(Records for this exercise Opens)

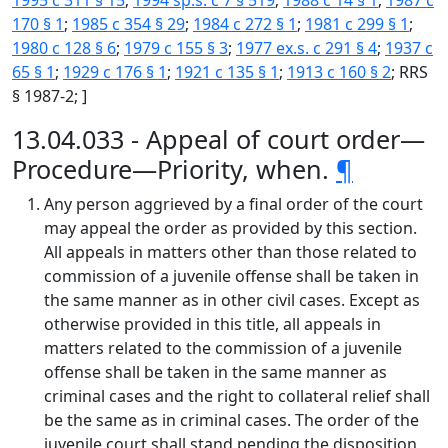
1995 c 311 § 15
;
1994 sp.s. c 7 § 519
;
1988 c 14 § 1
;
1987 c
170 § 1
;
1985 c 354 § 29
;
1984 c 272 § 1
;
1981 c 299 § 1
;
1980 c 128 § 6
;
1979 c 155 § 3
;
1977 ex.s. c 291 § 4
;
1937 c
65 § 1
;
1929 c 176 § 1
;
1921 c 135 § 1
;
1913 c 160 § 2
; RRS
§ 1987-2; ]
13.04.033 - Appeal of court order—
Procedure—Priority, when.
¶
Any person aggrieved by a final order of the court
may appeal the order as provided by this section.
All appeals in matters other than those related to
commission of a juvenile offense shall be taken in
the same manner as in other civil cases. Except as
otherwise provided in this title, all appeals in
matters related to the commission of a juvenile
offense shall be taken in the same manner as
criminal cases and the right to collateral relief shall
be the same as in criminal cases. The order of the
juvenile court shall stand pending the disposition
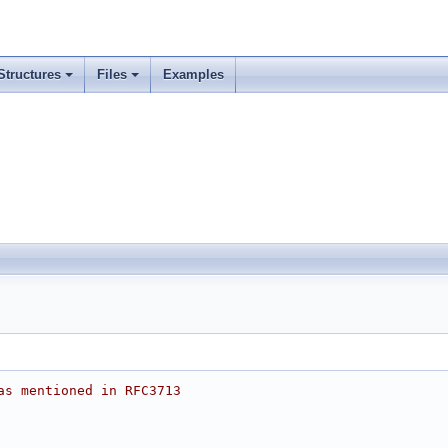
Structures
Files
Examples
as mentioned in RFC3713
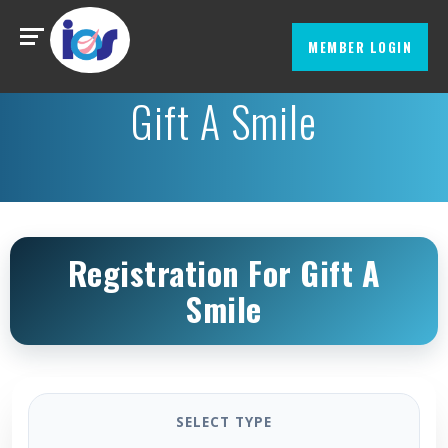
MEMBER LOGIN
Gift A Smile
Registration For Gift A
Smile
SELECT TYPE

(Records for this exercise Closes)

> [What is expected] When a line among the entries above contains "offense", copy it.

> [Solved exercise]
commission of a juvenile offense shall be taken in
offense shall be taken in the same manner as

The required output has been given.